Теперь я не могу и пяти минут отдать мыслям об «Эрнани» – тотчас всякие унылые думы начинают тесниться в моем мозгу. Да и как не думать, что вы вступаете на путь вечной борьбы, что вы утратите в ней целомудрие своей лирики, что всеми вашими поступками станут руководить соображения тактики, что вы должны будете встречаться с грязными людьми, что вам придется пожимать им руку, я говорю все это не для того, чтобы вы сошли с избранного вами пути, – такие умы, как ваш, непоколебимы, да и должны быть непоколебимыми, ибо ясно сознают свое призвание. Я говорю это ради себя самого – хочу объяснить свое молчание, пока его никто еще не истолковал превратно, хочу сказать о своей беспомощности…

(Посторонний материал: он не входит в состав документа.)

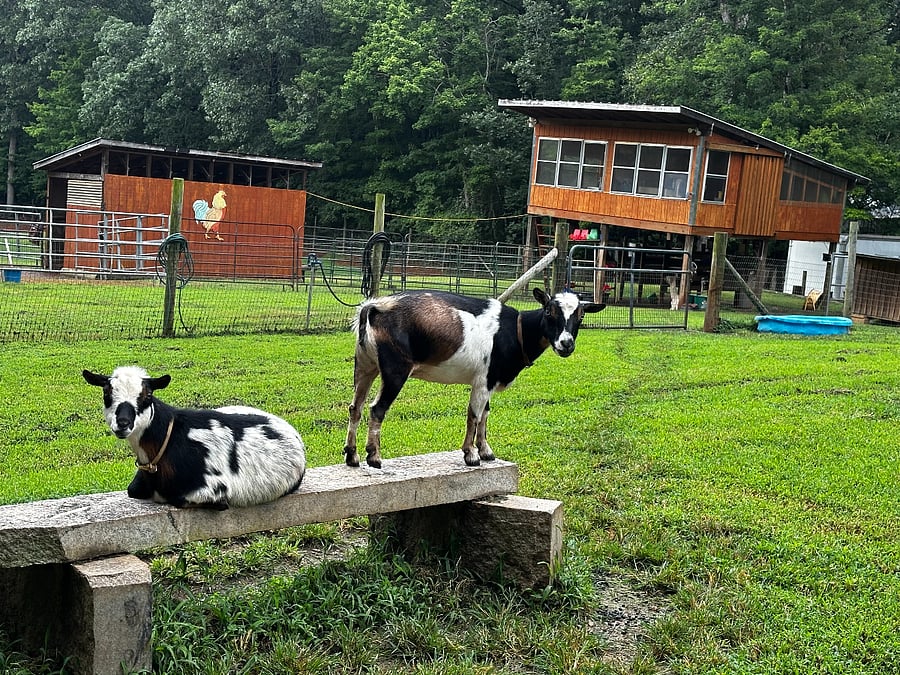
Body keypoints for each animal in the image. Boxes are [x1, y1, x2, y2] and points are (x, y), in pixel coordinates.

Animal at [83, 366, 306, 509]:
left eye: (147, 396)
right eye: (106, 393)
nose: (123, 423)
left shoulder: (212, 488)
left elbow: (181, 499)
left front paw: (220, 505)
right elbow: (133, 489)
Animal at [344, 287, 604, 468]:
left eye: (581, 315)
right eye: (550, 311)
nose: (566, 344)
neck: (516, 330)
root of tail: (374, 308)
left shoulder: (489, 380)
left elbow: (485, 415)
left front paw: (486, 451)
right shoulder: (483, 380)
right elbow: (474, 416)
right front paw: (471, 455)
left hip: (365, 365)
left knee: (355, 407)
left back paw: (352, 456)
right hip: (395, 369)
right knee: (377, 408)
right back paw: (374, 457)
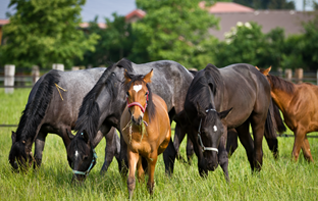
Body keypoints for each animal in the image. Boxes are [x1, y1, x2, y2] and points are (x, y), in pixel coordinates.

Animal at [66, 58, 194, 182]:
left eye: (85, 157)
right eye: (70, 157)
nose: (75, 182)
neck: (115, 92)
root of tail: (188, 73)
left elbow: (124, 158)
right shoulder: (104, 125)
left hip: (184, 120)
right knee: (170, 152)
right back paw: (168, 179)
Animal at [120, 69, 171, 198]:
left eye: (145, 93)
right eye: (128, 93)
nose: (136, 118)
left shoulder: (153, 154)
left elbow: (151, 182)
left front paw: (151, 195)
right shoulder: (132, 151)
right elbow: (131, 180)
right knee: (141, 173)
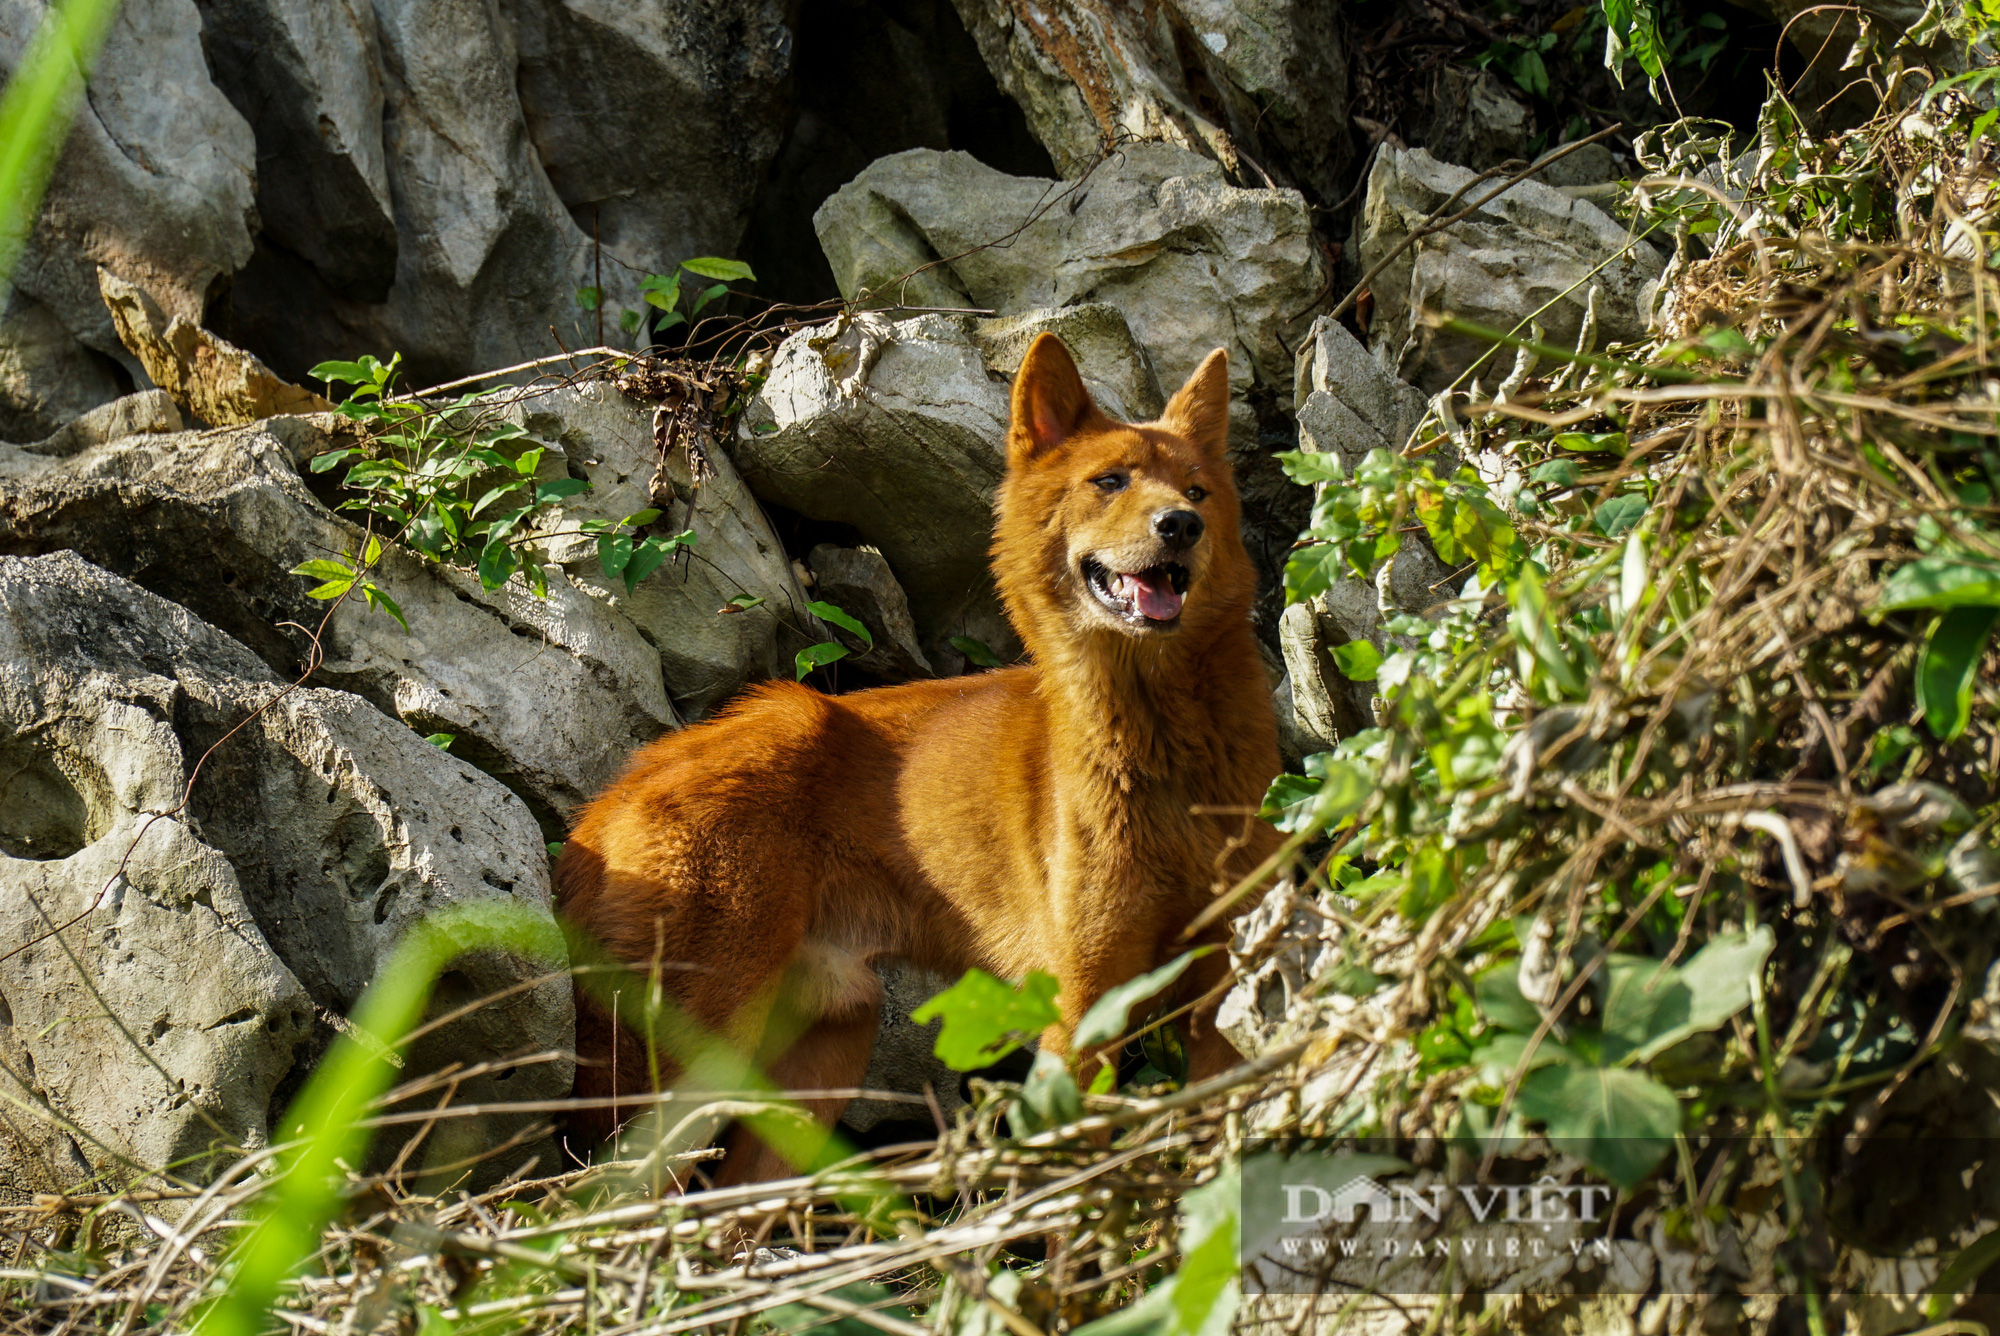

Порвите, предайте все забвению. Пусть это письмо не будет для вас еще одной неприятностью среди вполне понятных неприятностей. Мне нужно было написать вам, так как теперь уж невозможно поговорить с вами наедине, в доме вашем как будто был разгром.

Ваш неизменный и грустный
Сент-Бёв

А как же ваша супруга? Та женщина, чье имя должно было бы звучать под звуки лиры лишь в те минуты, когда ваши песни люди слушали бы, преклонив колени; та самая, на которую теперь ежедневно устремлены чужие кощунственные взгляды; та, которая раздает билеты восьми и даже более десяткам молодых людей, вчера еще едва знакомых ей? Чистая, пленительная близость, бесценный дар дружбы, навсегда осквернена в этой толкучке; понятие «преданность» попрано, превыше всего ценится у вас теперь полезность, и нет ничего для вас важнее материальных расчетов!!!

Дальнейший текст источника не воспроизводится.